Ele reforça ainda a importância do apoio recebido.
— Minha fé me fortaleceu. Aí tem a importância da presença incondicional da família, das tantas mensagens de apoio, das conversas com pessoas importantes na minha vida, da postura incrível do Real Madrid, das ligações do pessoal da CBF, da seleção e dos companheiros.
Por fim, ao comentar o ambiente da seleção e a convivência com o elenco, Rodrygo destaca a proximidade com os companheiros e o papel do técnico Carlo Ancelotti.
— Tenho contato com vários jogadores.

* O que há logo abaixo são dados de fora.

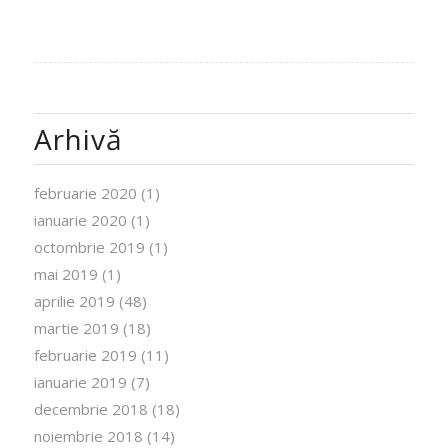
Arhivă
februarie 2020
(1)
ianuarie 2020
(1)
octombrie 2019
(1)
mai 2019
(1)
aprilie 2019
(48)
martie 2019
(18)
februarie 2019
(11)
ianuarie 2019
(7)
decembrie 2018
(18)
noiembrie 2018
(14)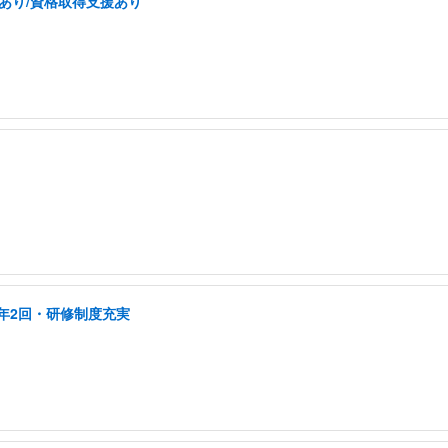
あり/資格取得支援あり
年2回・研修制度充実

A gente se fala, comenta algumas coisas, troca ideia de futebol e outros temas — disse.
— Sobre o Ancelotti treinador, nem temos o que acrescentar, né? Todo mundo conhece a história vitoriosa dele e fiquei feliz demais quando assumiu a seleção. O que eu faço questão de falar sempre é do Ancelotti ser humano, do cara que me ajudou a enfrentar desafios enormes e me apoiou nos momentos mais difíceis. É uma pessoa especial.